The doctrine of divine impassibility was widely assumed by Christian theologians throughout the history of the church. But that consensus was fractured in the twentieth century with the decline of a widely held theological model belatedly known as “classical theism”. With the fracturing of a consensus on the classical theist model, several divine attributes were called into question, among them omniscience, atemporal eternity, and simplicity.
Arguably, the classical attribute subject to the most criticism has been divine impassibility, the claim that God does not suffer. The objections to impassibility have been many. To my mind, the most compelling objections focus on arguments from incarnation and have the following basic structure:
(1) Jesus Christ suffered.
(2) Jesus Christ is a divine person.
(3) Therefore, a divine person suffered.
(4) If a divine person suffered then divine impassibility is false.
(5) Therefore, divine impassibility is false.
But many other objections have been rather poor and misguided. Among the worst is based on the mistaken assumption that impassibility somehow entails apathy. In other words, if God doesn’t suffer when we suffer then God doesn’t care that we suffer. In still other words, if God doesn’t suffer with us then God doesn’t love us.
While that bit of reasoning has struck many people as compelling, the fact is that it is deeply flawed. After all, God the Father sent his Son Jesus to live the perfect life and die an atoning death to bring about the healing of creation. If that isn’t indicative of care and love then what is it?
But how can God love us if he doesn’t share in our suffering? This too is deeply misguided. And by way of rebuttal, I offer a quote from the doctor on The Horn.

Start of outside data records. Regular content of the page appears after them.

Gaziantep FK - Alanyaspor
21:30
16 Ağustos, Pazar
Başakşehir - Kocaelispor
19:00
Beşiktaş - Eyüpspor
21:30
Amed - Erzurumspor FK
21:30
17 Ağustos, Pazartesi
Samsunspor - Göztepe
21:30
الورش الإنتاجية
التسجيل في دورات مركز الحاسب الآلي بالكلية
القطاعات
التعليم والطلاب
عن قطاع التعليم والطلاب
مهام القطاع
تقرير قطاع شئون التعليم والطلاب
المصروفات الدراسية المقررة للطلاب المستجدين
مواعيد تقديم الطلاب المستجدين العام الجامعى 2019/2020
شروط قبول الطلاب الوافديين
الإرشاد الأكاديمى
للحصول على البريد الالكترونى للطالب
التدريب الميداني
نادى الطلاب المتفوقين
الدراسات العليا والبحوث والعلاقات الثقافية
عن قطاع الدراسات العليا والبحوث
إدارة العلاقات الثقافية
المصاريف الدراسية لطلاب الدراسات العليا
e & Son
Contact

Allow me to explain. The Horn is a documentary series on Netflix which follows a team of experts headquartered in Zermatt — climbers, paramedics, doctors, and helicopter pilots — as they rescue stranded and injured people hiking in the Alps. At one point, the main doctor on the team describes the importance of separating emotion from one’s work with patients. He says:
“One must work with a patient completely without emotion. It’s the best for the patient and the best way for positive results.”
Here’s his point. If his goal is to benefit the patient, then it does precisely no good for the doctor to break down and weep as he witnesses the patient’s egregious injuries. Rather, as a doctor who longs to bring healing to the patient, it is critical for the doctor to set aside his own emotion and labor simply to apply his skills of healing.
Whether you agree with it or not, the same logic lies behind the doctrine of divine impassibility. God has identified with us and our suffering in Christ. But in his divine nature, God remains like that doctor: he works without the sway of emotions and in that way he brings about the best results for the patient.